* _PROVIDED MATERIAL_:
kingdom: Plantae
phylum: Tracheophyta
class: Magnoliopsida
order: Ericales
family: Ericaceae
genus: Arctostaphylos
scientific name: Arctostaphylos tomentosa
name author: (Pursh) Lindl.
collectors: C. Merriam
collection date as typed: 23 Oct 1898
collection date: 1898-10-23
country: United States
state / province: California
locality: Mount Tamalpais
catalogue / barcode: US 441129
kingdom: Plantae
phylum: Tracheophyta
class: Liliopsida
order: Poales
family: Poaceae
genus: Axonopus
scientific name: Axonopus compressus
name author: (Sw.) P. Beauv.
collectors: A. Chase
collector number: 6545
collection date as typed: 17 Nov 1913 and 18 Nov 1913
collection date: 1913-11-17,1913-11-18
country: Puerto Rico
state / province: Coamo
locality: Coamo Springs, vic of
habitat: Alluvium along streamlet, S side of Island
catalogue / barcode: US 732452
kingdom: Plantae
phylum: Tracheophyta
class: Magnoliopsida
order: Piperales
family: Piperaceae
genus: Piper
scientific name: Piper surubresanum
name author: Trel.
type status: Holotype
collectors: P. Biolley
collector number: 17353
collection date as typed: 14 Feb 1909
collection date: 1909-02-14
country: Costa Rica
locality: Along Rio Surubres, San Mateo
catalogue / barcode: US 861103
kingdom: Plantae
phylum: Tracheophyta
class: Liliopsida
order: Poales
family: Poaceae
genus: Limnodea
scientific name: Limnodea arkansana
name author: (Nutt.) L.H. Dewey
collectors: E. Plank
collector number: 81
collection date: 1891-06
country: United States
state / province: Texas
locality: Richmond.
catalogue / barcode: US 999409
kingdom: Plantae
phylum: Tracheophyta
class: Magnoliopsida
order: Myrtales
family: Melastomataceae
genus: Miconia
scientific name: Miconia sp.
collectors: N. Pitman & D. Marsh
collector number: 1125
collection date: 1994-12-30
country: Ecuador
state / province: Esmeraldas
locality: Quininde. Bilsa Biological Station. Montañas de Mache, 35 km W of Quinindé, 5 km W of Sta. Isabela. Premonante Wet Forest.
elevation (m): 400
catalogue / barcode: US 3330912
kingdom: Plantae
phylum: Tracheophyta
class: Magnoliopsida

* _DIRECTIONS FOR THIS TASK_: Reproduce every line of the listing above without changing anything.

* _SOLUTION_:
kingdom: Plantae
phylum: Tracheophyta
class: Magnoliopsida
order: Ericales
family: Ericaceae
genus: Arctostaphylos
scientific name: Arctostaphylos tomentosa
name author: (Pursh) Lindl.
collectors: C. Merriam
collection date as typed: 23 Oct 1898
collection date: 1898-10-23
country: United States
state / province: California
locality: Mount Tamalpais
catalogue / barcode: US 441129
kingdom: Plantae
phylum: Tracheophyta
class: Liliopsida
order: Poales
family: Poaceae
genus: Axonopus
scientific name: Axonopus compressus
name author: (Sw.) P. Beauv.
collectors: A. Chase
collector number: 6545
collection date as typed: 17 Nov 1913 and 18 Nov 1913
collection date: 1913-11-17,1913-11-18
country: Puerto Rico
state / province: Coamo
locality: Coamo Springs, vic of
habitat: Alluvium along streamlet, S side of Island
catalogue / barcode: US 732452
kingdom: Plantae
phylum: Tracheophyta
class: Magnoliopsida
order: Piperales
family: Piperaceae
genus: Piper
scientific name: Piper surubresanum
name author: Trel.
type status: Holotype
collectors: P. Biolley
collector number: 17353
collection date as typed: 14 Feb 1909
collection date: 1909-02-14
country: Costa Rica
locality: Along Rio Surubres, San Mateo
catalogue / barcode: US 861103
kingdom: Plantae
phylum: Tracheophyta
class: Liliopsida
order: Poales
family: Poaceae
genus: Limnodea
scientific name: Limnodea arkansana
name author: (Nutt.) L.H. Dewey
collectors: E. Plank
collector number: 81
collection date: 1891-06
country: United States
state / province: Texas
locality: Richmond.
catalogue / barcode: US 999409
kingdom: Plantae
phylum: Tracheophyta
class: Magnoliopsida
order: Myrtales
family: Melastomataceae
genus: Miconia
scientific name: Miconia sp.
collectors: N. Pitman & D. Marsh
collector number: 1125
collection date: 1994-12-30
country: Ecuador
state / province: Esmeraldas
locality: Quininde. Bilsa Biological Station. Montañas de Mache, 35 km W of Quinindé, 5 km W of Sta. Isabela. Premonante Wet Forest.
elevation (m): 400
catalogue / barcode: US 3330912
kingdom: Plantae
phylum: Tracheophyta
class: Magnoliopsida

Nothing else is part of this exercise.